Assume all PCs are infected with Zeus, EU warns banks
In light of a report on "High Roller" cyber crime campaign, EU tells banks to assume their customers' PCs are infected with data harvesting Trojan
Banks should assume that their customers' PCs are infected with Zeus, a Trojan commonly used to steal financial data, the European Union's cyber security agency ENISA has warned.
"Zeus has been an off the shelf virus around since 2007 and the detection rate is low," ENISA said in a statement yesterday. "For a bank, in the current situation it is safer to assume that all of its customers’ PCs are infected, and the banks should therefore take protection measures to deal with this."
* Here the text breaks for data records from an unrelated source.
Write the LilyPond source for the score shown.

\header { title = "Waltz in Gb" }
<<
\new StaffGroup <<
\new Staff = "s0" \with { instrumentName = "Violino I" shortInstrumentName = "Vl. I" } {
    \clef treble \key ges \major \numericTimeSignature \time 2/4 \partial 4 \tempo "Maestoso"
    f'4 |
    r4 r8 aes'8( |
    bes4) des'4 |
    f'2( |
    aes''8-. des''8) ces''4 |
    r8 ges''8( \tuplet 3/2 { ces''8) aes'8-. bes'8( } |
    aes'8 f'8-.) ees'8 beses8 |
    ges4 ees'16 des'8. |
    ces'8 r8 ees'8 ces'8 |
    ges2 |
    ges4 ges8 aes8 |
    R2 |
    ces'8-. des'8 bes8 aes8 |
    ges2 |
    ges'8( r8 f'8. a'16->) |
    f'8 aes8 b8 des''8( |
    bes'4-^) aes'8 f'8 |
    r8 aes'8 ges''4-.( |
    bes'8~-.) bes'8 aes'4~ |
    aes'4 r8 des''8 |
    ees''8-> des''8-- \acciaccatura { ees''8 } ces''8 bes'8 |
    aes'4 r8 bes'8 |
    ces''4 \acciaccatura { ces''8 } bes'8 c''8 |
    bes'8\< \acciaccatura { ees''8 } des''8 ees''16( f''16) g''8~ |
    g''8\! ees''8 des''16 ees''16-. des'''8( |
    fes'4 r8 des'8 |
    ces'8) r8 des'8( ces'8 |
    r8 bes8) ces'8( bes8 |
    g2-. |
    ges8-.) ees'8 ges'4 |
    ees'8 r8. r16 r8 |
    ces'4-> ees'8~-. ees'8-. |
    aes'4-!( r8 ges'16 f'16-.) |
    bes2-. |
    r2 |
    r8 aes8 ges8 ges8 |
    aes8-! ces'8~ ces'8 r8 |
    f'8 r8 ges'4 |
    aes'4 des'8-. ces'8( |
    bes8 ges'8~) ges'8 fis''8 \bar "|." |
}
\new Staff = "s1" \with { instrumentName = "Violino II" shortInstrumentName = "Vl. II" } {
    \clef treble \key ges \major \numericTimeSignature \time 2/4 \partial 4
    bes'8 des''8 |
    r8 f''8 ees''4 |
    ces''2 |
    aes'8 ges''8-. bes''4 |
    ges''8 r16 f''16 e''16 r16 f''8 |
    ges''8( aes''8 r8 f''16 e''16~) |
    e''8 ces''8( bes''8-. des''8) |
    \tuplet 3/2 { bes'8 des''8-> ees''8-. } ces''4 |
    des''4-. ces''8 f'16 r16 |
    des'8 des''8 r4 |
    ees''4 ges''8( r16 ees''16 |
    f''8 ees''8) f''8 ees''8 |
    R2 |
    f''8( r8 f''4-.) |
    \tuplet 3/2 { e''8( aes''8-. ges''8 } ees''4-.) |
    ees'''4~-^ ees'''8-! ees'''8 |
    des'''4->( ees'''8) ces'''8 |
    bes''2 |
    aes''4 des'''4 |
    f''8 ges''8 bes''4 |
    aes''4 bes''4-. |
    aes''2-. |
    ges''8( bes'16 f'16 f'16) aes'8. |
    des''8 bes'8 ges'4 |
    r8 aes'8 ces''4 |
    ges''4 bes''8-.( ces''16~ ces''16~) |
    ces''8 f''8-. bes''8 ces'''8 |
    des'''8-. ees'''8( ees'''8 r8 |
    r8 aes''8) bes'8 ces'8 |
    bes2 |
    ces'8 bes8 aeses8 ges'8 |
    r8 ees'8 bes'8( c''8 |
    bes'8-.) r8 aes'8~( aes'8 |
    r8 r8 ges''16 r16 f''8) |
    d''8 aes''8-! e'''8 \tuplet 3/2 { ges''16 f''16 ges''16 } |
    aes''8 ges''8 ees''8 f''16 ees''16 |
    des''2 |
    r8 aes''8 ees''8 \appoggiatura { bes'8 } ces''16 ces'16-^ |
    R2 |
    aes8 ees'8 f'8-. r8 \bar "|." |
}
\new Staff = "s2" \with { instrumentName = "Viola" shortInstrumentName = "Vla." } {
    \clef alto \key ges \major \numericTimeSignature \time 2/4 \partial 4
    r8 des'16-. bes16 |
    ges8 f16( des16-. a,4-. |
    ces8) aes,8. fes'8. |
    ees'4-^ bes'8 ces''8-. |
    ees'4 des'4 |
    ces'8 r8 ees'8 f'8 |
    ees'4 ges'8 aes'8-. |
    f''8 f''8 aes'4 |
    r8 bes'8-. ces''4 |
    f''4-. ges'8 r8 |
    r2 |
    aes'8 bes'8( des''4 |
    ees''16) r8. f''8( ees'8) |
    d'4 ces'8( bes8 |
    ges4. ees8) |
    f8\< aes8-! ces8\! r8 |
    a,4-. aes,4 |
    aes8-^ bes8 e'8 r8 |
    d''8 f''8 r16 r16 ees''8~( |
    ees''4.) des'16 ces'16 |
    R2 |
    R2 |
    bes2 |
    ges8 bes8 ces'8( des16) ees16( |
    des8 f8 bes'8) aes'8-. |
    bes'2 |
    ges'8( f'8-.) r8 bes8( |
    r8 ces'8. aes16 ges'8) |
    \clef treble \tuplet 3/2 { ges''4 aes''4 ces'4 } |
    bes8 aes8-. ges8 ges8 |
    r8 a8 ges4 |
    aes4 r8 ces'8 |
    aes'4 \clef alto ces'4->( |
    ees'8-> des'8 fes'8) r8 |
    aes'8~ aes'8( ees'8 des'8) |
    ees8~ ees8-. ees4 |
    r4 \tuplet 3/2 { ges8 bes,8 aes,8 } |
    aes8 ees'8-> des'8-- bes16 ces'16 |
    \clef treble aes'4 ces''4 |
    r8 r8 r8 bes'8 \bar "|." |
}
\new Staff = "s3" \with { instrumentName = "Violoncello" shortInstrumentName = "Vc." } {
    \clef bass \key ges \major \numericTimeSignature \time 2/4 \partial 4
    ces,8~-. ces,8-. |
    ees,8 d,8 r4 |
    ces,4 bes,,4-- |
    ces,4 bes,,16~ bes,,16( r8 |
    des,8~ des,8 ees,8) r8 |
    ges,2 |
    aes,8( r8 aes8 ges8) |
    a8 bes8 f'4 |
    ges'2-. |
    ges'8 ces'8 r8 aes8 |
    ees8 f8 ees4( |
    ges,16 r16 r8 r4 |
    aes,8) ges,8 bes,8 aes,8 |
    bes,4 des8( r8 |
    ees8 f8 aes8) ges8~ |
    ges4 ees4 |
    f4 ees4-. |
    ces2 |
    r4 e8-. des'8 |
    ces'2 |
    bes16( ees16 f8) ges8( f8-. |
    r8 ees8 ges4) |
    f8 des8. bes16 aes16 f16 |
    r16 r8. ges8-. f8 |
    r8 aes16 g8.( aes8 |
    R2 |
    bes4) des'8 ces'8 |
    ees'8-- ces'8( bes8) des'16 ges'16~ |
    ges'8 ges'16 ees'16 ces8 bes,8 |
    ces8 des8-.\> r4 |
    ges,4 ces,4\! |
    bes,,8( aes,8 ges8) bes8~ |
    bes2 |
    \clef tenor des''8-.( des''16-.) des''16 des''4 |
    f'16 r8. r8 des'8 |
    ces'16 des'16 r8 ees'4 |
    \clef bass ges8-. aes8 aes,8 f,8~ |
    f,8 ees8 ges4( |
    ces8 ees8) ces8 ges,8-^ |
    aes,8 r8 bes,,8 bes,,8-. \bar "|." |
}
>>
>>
"Many online banking systems, some with one-time transaction codes, calculators or smartcard readers, work based on the assumption that the customer’s PC is not infected. Given the current state of PC security, this assumption is dangerous.
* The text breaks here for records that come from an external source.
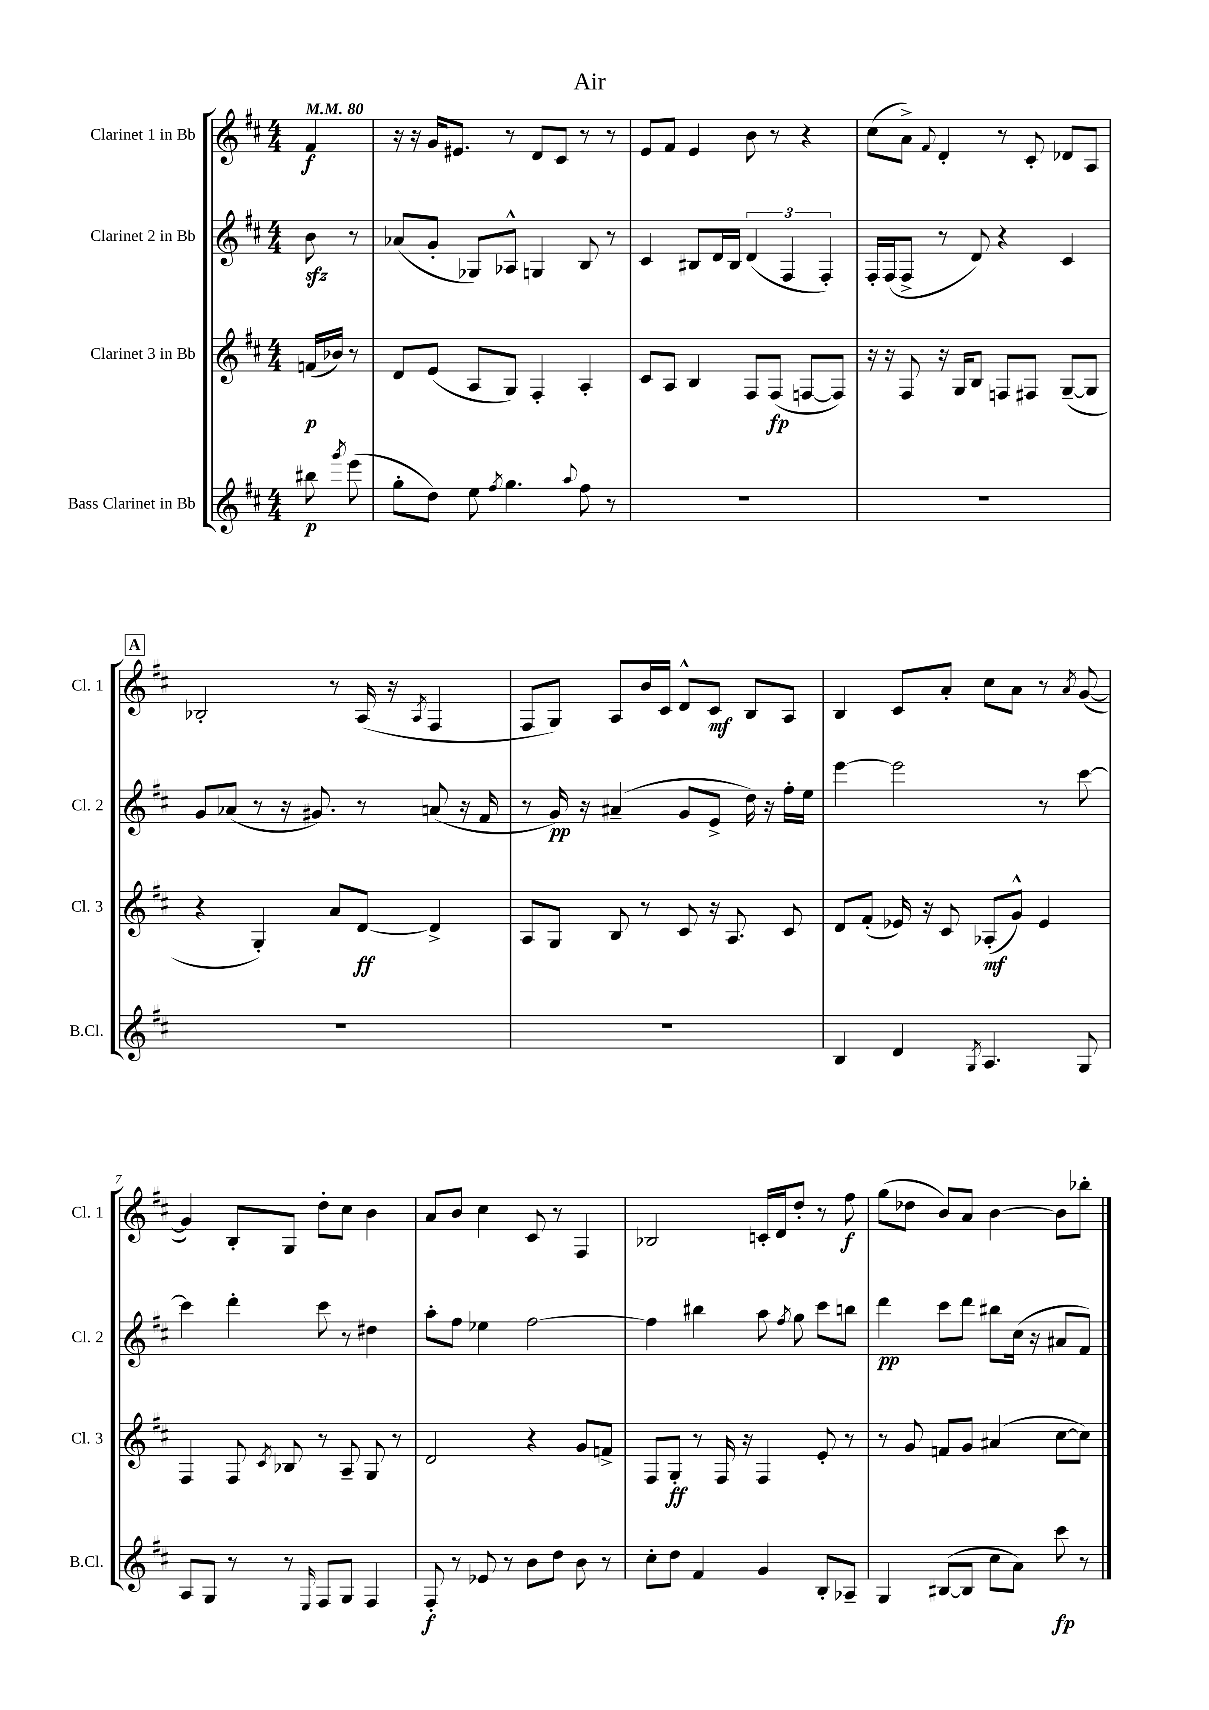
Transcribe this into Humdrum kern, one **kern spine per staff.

**kern	**dynam	**kern	**dynam	**kern	**dynam	**kern	**dynam
*part4	*part4	*part3	*part3	*part2	*part2	*part1	*part1
*staff4	*staff4	*staff3	*staff3	*staff2	*staff2	*staff1	*staff1
*I"Bass Clarinet in Bb	*	*I"Clarinet 3 in Bb	*	*I"Clarinet 2 in Bb	*	*I"Clarinet 1 in Bb	*
*I'B.Cl.	*	*I'Cl. 3	*	*I'Cl. 2	*	*I'Cl. 1	*
*clefG2	*	*clefG2	*	*clefG2	*	*clefG2	*
*k[f#c#]	*	*k[f#c#]	*	*k[f#c#]	*	*k[f#c#]	*
*M4/4	*	*M4/4	*	*M4/4	*	*M4/4	*
*MM80	*	*MM80	*	*MM80	*	*MM80	*
=	=	=	=	=	=	=	=
8bb#X\	p	(16fn/LL	p	8bzz\	.	4f#/	f
.	.	16b-X/JJ)	.	.	.	.	.
8qggg/	.	.	.	.	.	.	.
(8eee\	.	8r	.	8r	.	.	.
=1	=1	=1	=1	=1	=1	=1	=1
8gg'\L	.	8d/L	.	(8a-X/L	.	16r	.
.	.	.	.	.	.	16r	.
8dd\J)	.	(8e/J	.	8g'/J	.	16g/KL	.
.	.	.	.	.	.	8.e#X/J	.
8ee\	.	8A/L	.	8G-X/L)	.	.	.
8qff#/	.	.	.	.	.	.	.
4.gg\	.	8G/J)	.	8A-X^^/J	.	8r	.
.	.	4F#'/	.	4Gn/	.	8d/L	.
.	.	.	.	.	.	8c#/J	.
8qqaa/	.	.	.	.	.	.	.
8ff#\	.	4A'/	.	8B/	.	8r	.
8r	.	.	.	8r	.	8r	.
=2	=2	=2	=2	=2	=2	=2	=2
1r	.	8c#/L	.	4c#/	.	8e/L	.
.	.	8A/J	.	.	.	8f#/J	.
.	.	4B/	.	8B#X/L	.	4e/	.
.	.	.	.	16d/L	.	.	.
.	.	.	.	16B#/JJ	.	.	.
.	.	8F#/L	.	(6d/	.	8b\	.
.	.	(8F#/J	fp	.	.	8r	.
.	.	.	.	6F#/	.	.	.
.	.	[8Fn/L	.	.	.	4r	.
.	.	.	.	6F#'/)	.	.	.
.	.	8F/J])	.	.	.	.	.
=3	=3	=3	=3	=3	=3	=3	=3
1r	.	16r	.	16F#'/LL	.	(8cc#\L	.
.	.	16r	.	(16F#/J	.	.	.
.	.	8F#/	.	8F#^/J	.	8a^\J)	.
.	.	.	.	.	.	8qqf#/	.
.	.	16r	.	8r	.	4d'/	.
.	.	16G/KL	.	.	.	.	.
.	.	8B/J	.	8d/)	.	.	.
.	.	8Fn/L	.	4r	.	8r	.
.	.	8F#X/J	.	.	.	8c#'/	.
.	.	([8G~/L	.	4c#/	.	8d-X/L	.
.	.	8G/J]	.	.	.	8A/J	.
!!LO:LB:g=z
!!LO:REH:place=s1:t=A
=4	=4	=4	=4	=4	=4	=4	=4
1r	.	4r	.	8g/L	.	2B-X'/	.
.	.	.	.	(8a-X/J	.	.	.
.	.	4G'/)	.	8r	.	.	.
.	.	.	.	16r	.	.	.
.	.	.	.	8.g#X/)	.	.	.
.	.	8a/L	.	.	.	8r	.
.	.	[8d/J	ff	8r	.	(16A/	.
.	.	.	.	.	.	16r	.
.	.	.	.	.	.	8qA/	.
.	.	4d^/]	.	(8an/	.	4F#/	.
.	.	.	.	16r	.	.	.
.	.	.	.	16f#/	.	.	.
=5	=5	=5	=5	=5	=5	=5	=5
1r	.	8A/L	.	8r	.	8F#/L	.
.	.	8G/J	.	16g/)	pp	8G/J)	.
.	.	.	.	16r	.	.	.
.	.	8B/	.	(4a#X~/	.	8A/L	.
.	.	8r	.	.	.	16b/L	.
.	.	.	.	.	.	16c#/JJ	.
.	.	8c#/	.	8g/L	.	8d^^/L	.
.	.	16r	.	8e^/J	.	8c#/J	mf
.	.	8.A/	.	.	.	.	.
.	.	.	.	16dd\)	.	8B/L	.
.	.	.	.	16r	.	.	.
.	.	8c#/	.	16ff#'\LL	.	8A/J	.
.	.	.	.	16ee\JJ	.	.	.
=6	=6	=6	=6	=6	=6	=6	=6
4B/	.	8d/L	.	[4eee\	.	4B/	.
.	.	(8f#'/J	.	.	.	.	.
4d/	.	16e-X/)	.	2eee\]	.	8c#/L	.
.	.	16r	.	.	.	.	.
.	.	8c#/	.	.	.	8a'/J	.
8qG/	.	.	.	.	.	.	.
4.A/	.	(8A-X'/L	mf	.	.	8cc#\L	.
.	.	8g^^/J)	.	.	.	8a\J	.
.	.	4e-/	.	8r	.	8r	.
.	.	.	.	.	.	8qa/	.
8G/	.	.	.	[8ccc#\	.	([8g/	.
!!LO:LB:g=z
=7	=7	=7	=7	=7	=7	=7	=7
8A/L	.	4F#/	.	4ccc#\]	.	4g/])	.
8G/J	.	.	.	.	.	.	.
8r	.	8F#/	.	4ddd'\	.	8B'/L	.
.	.	8qc#/	.	.	.	.	.
8r	.	8B-X/	.	.	.	8G/J	.
16qqE/	.	.	.	.	.	.	.
8F#/L	.	8r	.	8ccc#\	.	8dd'\L	.
8G/J	.	8A~/	.	8r	.	8cc#\J	.
4F#/	.	8G/	.	4dd#X\	.	4b\	.
.	.	8r	.	.	.	.	.
=8	=8	=8	=8	=8	=8	=8	=8
8F#'/	f	2d/	.	8aa'\L	.	8a/L	.
8r	.	.	.	8ff#\J	.	8b/J	.
8e-X/	.	.	.	4ee-X\	.	4cc#\	.
8r	.	.	.	.	.	.	.
8b\L	.	4r	.	[2ff#\	.	8c#/	.
8dd\J	.	.	.	.	.	8r	.
8b\	.	8g/L	.	.	.	4F#/	.
8r	.	8fn^/J	.	.	.	.	.
=9	=9	=9	=9	=9	=9	=9	=9
8cc#'\L	.	8F#/L	.	4ff#\]	.	2B-X/	.
8dd\J	.	8G'/J	ff	.	.	.	.
4f#/	.	8r	.	4bb#X\	.	.	.
.	.	16F#/	.	.	.	.	.
.	.	16r	.	.	.	.	.
4g/	.	4F#/	.	8aa\	.	16cn'/LL	.
.	.	.	.	.	.	16d/J	.
.	.	.	.	8qff#/	.	.	.
.	.	.	.	8gg\	.	8dd'/J	.
8B'/L	.	8e'/	.	8ccc#\L	.	8r	.
8A-X~/J	.	8r	.	8bbn\J	.	8ff#\	f
=10	=10	=10	=10	=10	=10	=10	=10
4G/	.	8r	.	4ddd\	pp	(8gg\L	.
.	.	8g/	.	.	.	8dd-X\J	.
([8B#X/L	.	8fn/L	.	8ccc#\L	.	8b/L)	.
8B#/J]	.	8g/J	.	8ddd\J	.	8a/J	.
8cc#\L	.	(4a#X/	.	8bb#X\L	.	[4b\	.
8a\J)	.	.	.	(16cc#\Jk	.	.	.
.	.	.	.	16r	.	.	.
8ccc#\	fp	[8cc#\L	.	8a#X/L	.	8b\L]	.
8r	.	8cc#\J])	.	8f#/J)	.	8bb-X'\J	.
==	==	==	==	==	==	==	==
*-	*-	*-	*-	*-	*-	*-	*-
"Banks should instead assume that PCs are infected, and still take steps to protect customers from fraudulent transactions."
ENISA made its recommendation in light of a report from security companies McAfee and Guardian Analytics, in which they claim to have identified a campaign of Zeus-based, highly automated cyber criminal activity targeting high value commercial bank accounts and high net-worth individuals.
"Operation High Roller", as the report dubs the campaign, uses variants of Zeus and the SpyEye Trojan to intercept users's online banking credentials. Once it has access to their account, it transfers money to "mule" bank accounts.
The campaign only targetted accounts with large deposits – on average around $250,000. McAfee and Guardian Analytics estimate that at least €60 million was stolen from bank accounts in Italy, Germany, the Netherlands, Latin America and the US.
ENISA said that "Operation High Roller", which was operated automatically by command and control servers located around the world, demonstrated the need for greater international collaboration on cyber crime. "ENISA works on fostering closer ties and more information exchange between national Computer Emergency Response Teams (CERTs), law enforcements and between EU countries to improve incident response across borders," it said.
Last month, security firm TrustWave revealed that it had discovered a "sophisticated cyber crime operation" targeting online banking users in the UK. A botnet of 30,000 PC infected with the Zeus Trojan were controlled from a server in Moldova, it claimed, and were used to steal over £1 million.